Tracy E. Dudding-Byth is a clinical geneticist based in Newcastle, NSW 2298. She works with families across the Hunter region and beyond, helping them understand genetic conditions and what they might mean for day to day life.
Genetics can feel overwhelming, especially when a child or another family member is facing health changes that don’t fit neatly into one label. In many cases, Tracy focuses on conditions that affect development, growth, and body structures. That can include syndromes linked with changes in muscle tone, head size, or facial features, as well as issues like cleft lip and cleft palate.
Her work also covers brain and nervous system concerns. This may involve things like cortical dysplasia, epilepsy, and other challenges such as hypotonia (low muscle tone) and mosaicism. She can also look at gene-related causes connected with rare metabolic conditions, including cholesteryl ester storage disease and Wolman disease.

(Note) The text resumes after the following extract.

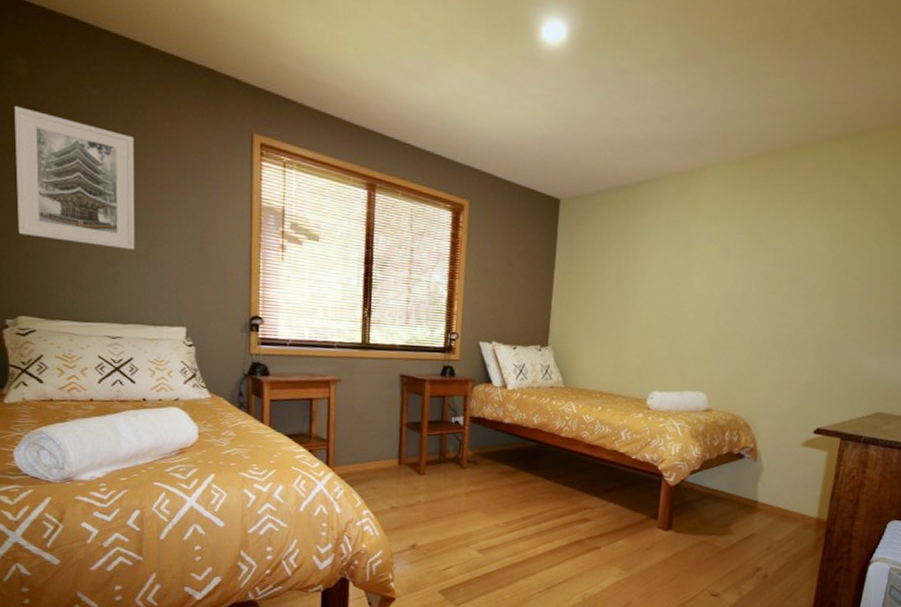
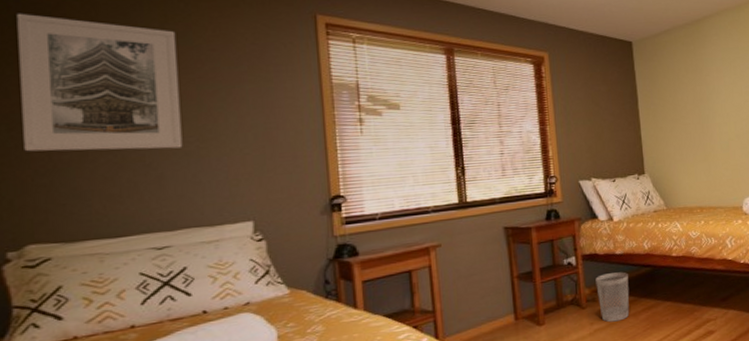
wastebasket: none [479,439,513,488] -> present [595,272,630,323]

Tracy is also involved with inherited conditions such as Fragile X syndrome, Angelman syndrome, and Coffin-Siris syndrome. She may also help when families ask about rarer diagnoses, including Treacher Collins syndrome, Crouzon syndrome, Miller syndrome, and Fryns syndrome. At times, she helps connect the dots for families where there are features like micrognathia (a smaller jaw) or acrofacial dysostosis.
In terms of experience, education, research, and any clinical trials, the specific details aren’t provided here. If you’re trying to confirm training history, publications, or trial involvement, it’s best to check directly with the clinic team.